Rishi Sunak has claimed the harms of lockdown were not properly considered during the Covid pandemic, suggesting the strict encroachments on people’s freedoms could have been shorter.
The Tory leadership hopeful gave his most detailed recollection to date of the discussions at the heart of government he was part of as chancellor, when ministers were grappling to curb the spread of the virus, minimise deaths and avoid the NHS becoming overwhelmed.
Sunak said he was effectively blocked from raising concerns about the negative “trade-offs” of lockdown, such as the operations backlog and most children being home-schooled, with too much effort put into peddling a “fear narrative”.
Minutes of meetings held by the Scientific Advisory Group for Emergencies (Sage) often did not reflect the criticisms made of certain policies, Sunak added.
His comments were disputed by a senior figure in Downing Street during the Covid crisis, who said that avoiding a lockdown would have killed tens of thousands more people.
It comes with just over a week left in the Conservative leadership contest, with Sunak trailing behind rival Liz Truss in polls of party members.
Though the former chancellor’s position is well established as a cabinet “dove” who pushed back against restrictions advocated for by “hawks” – such as the then health secretary, Matt Hancock, and Michael Gove, who was Cabinet Office minister at the time – he revealed the private pressure he put on Boris Johnson.
In an interview with the Spectator magazine, Sunak said that in December 2021, when he flew back from California to pressure the prime minister not to reintroduce restrictions over Christmas, “I just told him it’s not right: we shouldn’t do this”.
Though Sunak said he did not threaten to quit, he added “I used the closest formulation of words that I could” to imply that threat.
“Everything I did was seen through the prism of: ‘You’re trying to be difficult, trying to be leader,” Sunak claimed.
He said there was a lack of frank discussion about the harms of lockdown as far back as March 2020, when the first national “stay at home” order was issued.
“I wasn’t allowed to talk about the trade-off,” Sunak said. “The script was not to ever acknowledge them.

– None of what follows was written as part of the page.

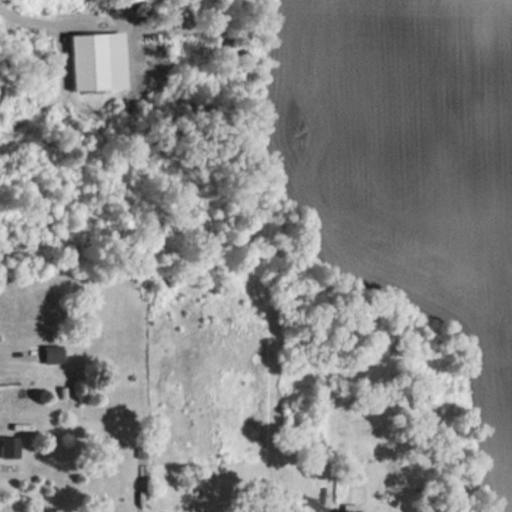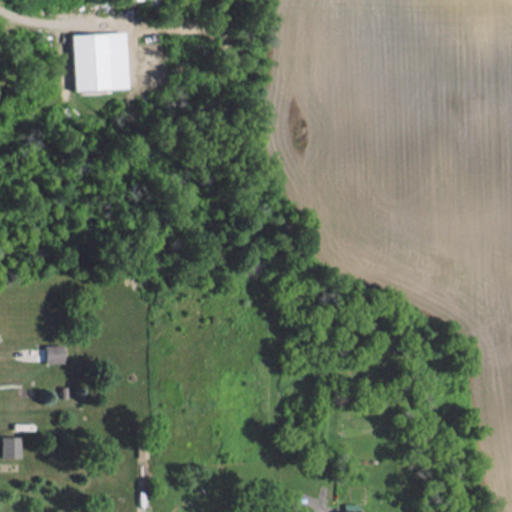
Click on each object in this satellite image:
road: (29, 19)
building: (100, 61)
building: (54, 354)
building: (11, 447)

The script was: ‘Oh, there’s no trade-off, because doing this for our health is good for the economy.’
“Those meetings were literally me around that table, just fighting. It was incredibly uncomfortable every single time.”
He recalled one meeting where he mentioned education: “I was very emotional about it. I was like: ‘Forget about the economy. Surely we can all agree that kids not being in school is a major nightmare’ or something like that. There was a big silence afterwards. It was the first time someone had said it. I was so furious.”

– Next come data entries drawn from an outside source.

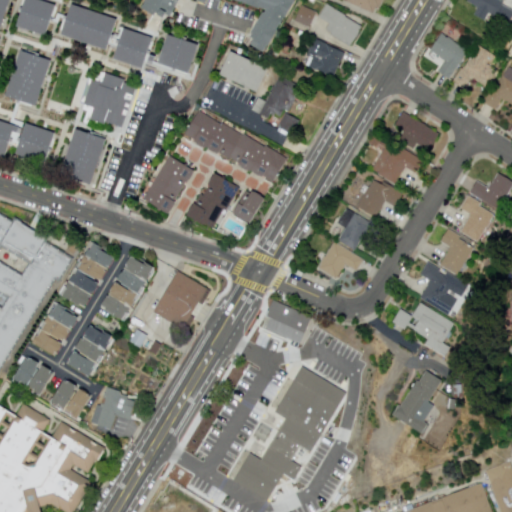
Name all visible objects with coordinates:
building: (322, 0)
building: (326, 1)
building: (364, 4)
building: (369, 5)
building: (2, 10)
building: (493, 10)
building: (4, 11)
building: (493, 12)
building: (33, 16)
building: (240, 16)
building: (38, 17)
building: (303, 17)
building: (228, 18)
building: (308, 18)
building: (338, 26)
building: (343, 26)
building: (86, 28)
building: (91, 28)
building: (1, 43)
building: (131, 49)
building: (135, 50)
building: (176, 55)
building: (181, 55)
building: (446, 55)
building: (451, 56)
building: (321, 59)
building: (327, 59)
building: (475, 70)
building: (479, 71)
building: (241, 72)
building: (247, 73)
building: (25, 79)
building: (30, 79)
building: (172, 86)
building: (175, 86)
building: (500, 90)
building: (503, 93)
building: (284, 99)
building: (112, 100)
building: (106, 101)
building: (279, 105)
road: (447, 112)
building: (292, 125)
building: (205, 131)
building: (413, 132)
building: (419, 134)
building: (3, 136)
road: (344, 136)
building: (6, 138)
building: (227, 142)
building: (32, 144)
building: (37, 145)
parking lot: (143, 145)
building: (233, 147)
building: (82, 154)
building: (249, 154)
building: (85, 158)
building: (396, 161)
building: (394, 163)
building: (271, 165)
building: (178, 176)
building: (167, 186)
building: (367, 190)
building: (491, 192)
building: (224, 193)
building: (495, 193)
building: (164, 197)
building: (375, 199)
building: (380, 200)
building: (211, 203)
building: (246, 207)
building: (252, 208)
building: (208, 213)
building: (474, 220)
building: (478, 220)
road: (130, 228)
building: (351, 230)
building: (356, 231)
building: (453, 253)
building: (458, 254)
building: (102, 257)
building: (337, 261)
building: (342, 262)
road: (393, 269)
building: (94, 270)
building: (143, 271)
building: (85, 276)
building: (22, 280)
building: (25, 281)
building: (135, 283)
building: (87, 284)
building: (438, 287)
building: (434, 288)
building: (125, 289)
building: (78, 297)
building: (126, 297)
road: (100, 299)
building: (180, 300)
building: (179, 301)
building: (117, 310)
building: (511, 310)
building: (66, 318)
building: (288, 322)
building: (285, 323)
building: (428, 325)
building: (424, 327)
building: (53, 330)
building: (59, 330)
building: (100, 338)
building: (142, 341)
building: (49, 344)
building: (159, 350)
building: (87, 351)
building: (93, 351)
road: (242, 354)
parking lot: (328, 361)
building: (85, 365)
road: (63, 369)
building: (29, 374)
building: (30, 376)
building: (43, 383)
road: (188, 392)
building: (67, 397)
building: (68, 399)
building: (311, 403)
building: (416, 403)
building: (418, 404)
building: (81, 406)
building: (111, 409)
building: (116, 410)
building: (509, 410)
parking lot: (232, 423)
building: (291, 434)
building: (300, 435)
building: (286, 446)
building: (280, 462)
road: (176, 463)
building: (42, 464)
building: (43, 464)
building: (264, 470)
building: (256, 483)
parking lot: (287, 485)
building: (477, 495)
building: (480, 496)
road: (297, 502)
building: (151, 509)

Sunak also said he tried to push back against the “fear narrative”. Recalling the posters showing Covid patients on ventilators, the MP for Richmond in North Yorkshire said it was “wrong to scare people like that”.
For a “very long time”, Sunak claimed, Sage did not realise a Treasury official tuned in to their calls. “She was great because it meant that she was sitting there, listening to their discussions,” he said.
When dissenting voices were omitted from official minutes, Sunak said his mole would tell him: “‘Well, actually, it turns out that lots of people disagreed with that conclusion’, or ‘Here are the reasons that they were not sure about it’.
“So at least I would be able to go into these meetings better armed,” Sunak added.
One big lesson was that “we shouldn’t have empowered the scientists in the way we did”, Sunak said. “And you have to acknowledge trade-offs from the beginning. If we’d done all of that, we could be in a very different place.”
Pressed on how different, Sunak said: “We’d probably have made different decisions on things like schools, for example.” Lockdowns could have been “shorter, different, quicker”, he said.
The comments were criticised by Lee Cain, who was director of communications in Downing Street until November 2020.
“Huge admirer of Rishi Sunak but his position on lockdown is simply wrong,” Cain tweeted. “It would have been morally irresponsible of the govt not to implement lockdown in spring 2020 – the failure to do so would have killed tens of thousands of people who survived Covid.
“In addition, without lockdown the NHS simply could not have survived & would have been overwhelmed. This would have seen an even greater backlog of excess deaths for missed cancer appointments etc.”
A No 10 spokesperson said: “Throughout the pandemic, public health, education and the economy were central to the difficult decisions made on Covid restrictions to protect the British public from an unprecedented novel virus.
“At every point, ministers made collective decisions which considered a wide range of expert advice available at the time in order to protect public health.”